Sunday, June 01, 2008

How long will the BEA survive?

The almost complete absence of non-exhibiting attendees to the Book Expo on Sunday afternoon should be a real wake-up call to the Reed Exhibitions people. The show's use as a way for publishers and authors to interact directly with customers has been waning for several years, but this year seem incredibly weak.

That rasping sound of packing tape, that is not supposed to be heard in the hall until the official close at 4pm, could heard throughout the hall by 11:30am. What's going on?

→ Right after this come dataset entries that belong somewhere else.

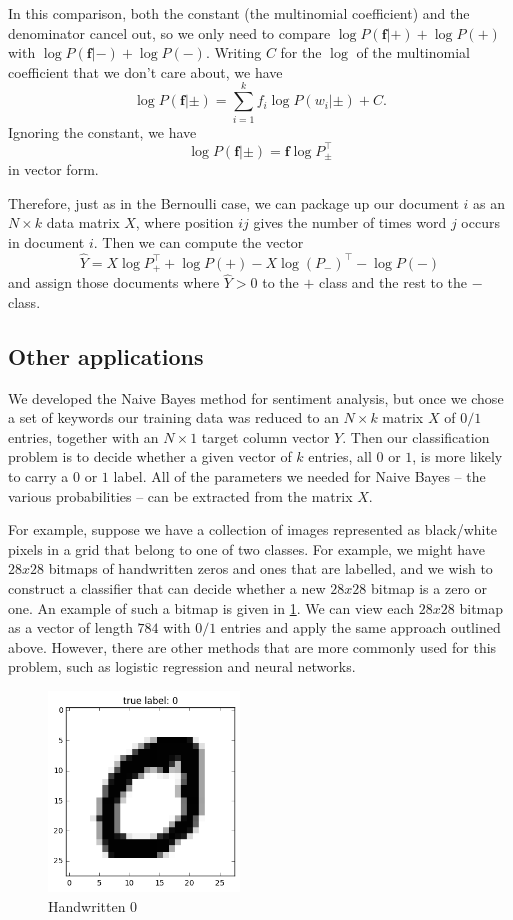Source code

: \documentclass[
]{article}
\begin{document}
In this comparison, both the constant (the multinomial coefficient) and
the denominator cancel out, so we only need to compare
\(\log P(\mathbf{f}|+)+\log P(+)\) with
\(\log P(\mathbf{f}|-)+\log P(-)\). Writing \(C\) for the \(\log\) of
the multinomial coefficient that we don't care about, we have \[
\log P(\mathbf{f}|\pm) = \sum_{i=1}^{k} f_{i}\log P(w_{i}|\pm) + C.
\] Ignoring the constant, we have \[
\log P(\mathbf{f}|\pm) = \mathbf{f}\log P_{\pm}^{\intercal}
\] in vector form.

Therefore, just as in the Bernoulli case, we can package up our document
\(i\) as an \(N\times k\) data matrix \(X\), where position \(ij\) gives
the number of times word \(j\) occurs in document \(i\). Then we can
compute the vector \[
\hat{Y} = X\log P_{+}^{\intercal} + \log P(+)-X\log(P_{-})^{\intercal} - \log P(-)
\] and assign those documents where \(\hat{Y}>0\) to the \(+\) class and
the rest to the \(-\) class.

\hypertarget{other-applications}{%
\subsection{Other applications}\label{other-applications}}

We developed the Naive Bayes method for sentiment analysis, but once we
chose a set of keywords our training data was reduced to an
\(N\times k\) matrix \(X\) of \(0/1\) entries, together with an
\(N\times 1\) target column vector \(Y\). Then our classification
problem is to decide whether a given vector of \(k\) entries, all \(0\)
or \(1\), is more likely to carry a \(0\) or \(1\) label. All of the
parameters we needed for Naive Bayes -- the various probabilities -- can
be extracted from the matrix \(X\).

For example, suppose we have a collection of images represented as
black/white pixels in a grid that belong to one of two classes. For
example, we might have \(28x28\) bitmaps of handwritten zeros and ones
that are labelled, and we wish to construct a classifier that can decide
whether a new \(28x28\) bitmap is a zero or one. An example of such a
bitmap is given in \cref{fig:mnist0}. We can view each \(28x28\) bitmap
as a vector of length \(784\) with \(0/1\) entries and apply the same
approach outlined above. However, there are other methods that are more
commonly used for this problem, such as logistic regression and neural
networks.

\begin{figure}
\hypertarget{fig:mnist0}{%
\centering
\includegraphics[width=2in,height=\textheight]{../img/mnist_data_10_0.png}
\caption{Handwritten 0}\label{fig:mnist0}
}
\end{figure}
\end{document}
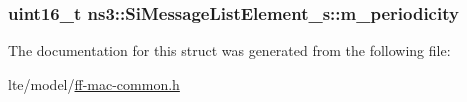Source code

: \subsubsection[{\texorpdfstring{m\+\_\+periodicity}{m_periodicity}}]{\setlength{\rightskip}{0pt plus 5cm}uint16\+\_\+t ns3\+::\+Si\+Message\+List\+Element\+\_\+s\+::m\+\_\+periodicity}\hypertarget{structns3_1_1SiMessageListElement__s_afe1fa2e77d9f3400eeac85fc7f23c0f2}{}\label{structns3_1_1SiMessageListElement__s_afe1fa2e77d9f3400eeac85fc7f23c0f2}


The documentation for this struct was generated from the following file\+:\begin{DoxyCompactItemize}
\item 
lte/model/\hyperlink{ff-mac-common_8h}{ff-\/mac-\/common.\+h}\end{DoxyCompactItemize}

Most publishers I spoke with, anticipated a 'light' show, and sent fewer people. Many expected this simply because it was in Los Angeles. But I think the 'lightness' was even 'lighter' than many expected. The publishers I was speaking with were openly questioning why they come at all, and all vowed to send even fewer people and take less space next year.

But we've been hearing those sounds for years. Maybe next year, back in New York, the attendance will be different. But will it be buyers and librarians, or simply more publishing people? If the 2009 show in NYC does not have a dramatic rebound from this year, then I think the 2011 show in Las Vegas will be doomed.

I personally love the BEA. I get to see all my clients in one place, rekindle many old connections, and make some new ones. While grueling, it is also generally a very gratifying experience. But my role there is different than most. My customers are the exhibitors, not the attendees. If they stop showing, so will I.